Revision history for this message
Will Flanagan (will-flanagan) said :
#4

Hi Olivier,

Ok I see it now. As a I browsed the tutorial, I didn't realize that there was a difference between "$" and "$$". I see that you mention "$$" on page 26. This is exactly what I was looking for.

I didn't see any mention of $$ in arXiv:1106.0522v1, so I wasn't aware of it. In fact, I am wondering if one of your examples in the appendix is a little misleading. In Table 7, you have "p p > b w+ t~ $ t" and it is described as "Exclude any diagrams with an s-channel t propagator". Would a better description perhaps be "Exclude any diagrams with an *on-shell* s-channel t propagator"?

It seems like "p p > b w+ t~ $$ t" is actually excluding *any* diagram with an s-channel t propagator. A "single $" diagram only excludes on-shell, right?

In fact "p p > b w+ t~" and "p p > b w+ t~ $ t" have the exact same diagrams, just different cross sections.
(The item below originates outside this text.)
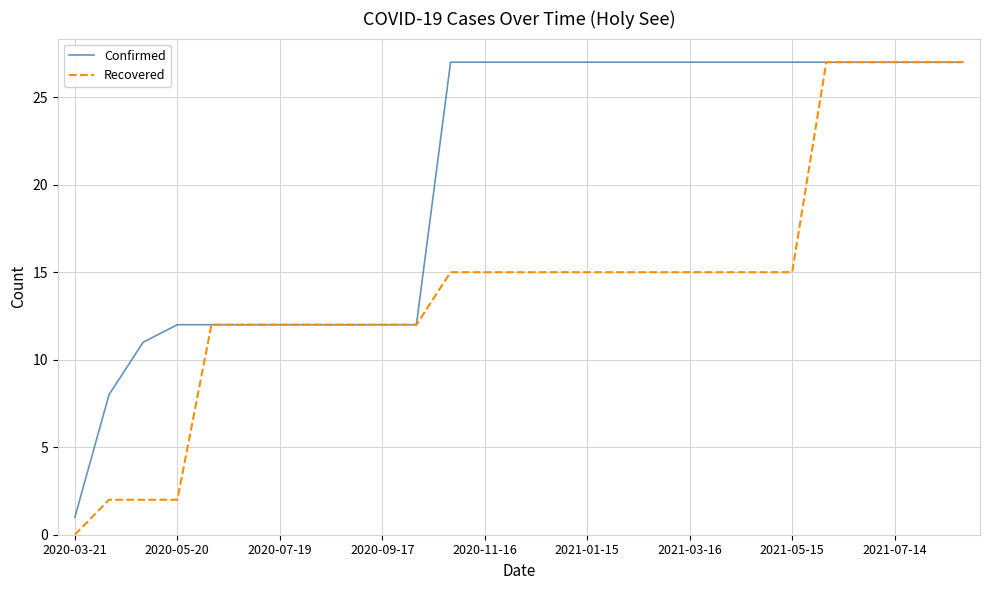

What is the greatest value displayed?

27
So no diagrams are actually being excluded by "$ t".

Sorry, I don't mean to get too invested in semantics; I am just really trying to make sure I understand whats going on. I must emphasize that Madgraph 5 seems like an awesome tool and I am enjoying learning it.

Thanks again,
Will

Revision history for this message
Olivier Mattelaer (olivier-mattelaer) said :
#5

Hi Will,

You are right, the paper is not correct anymore on that point.
The meaning of the $ command change at a point, to this current definition which is more safer/correct.
After some complains, we add the $$ syntax.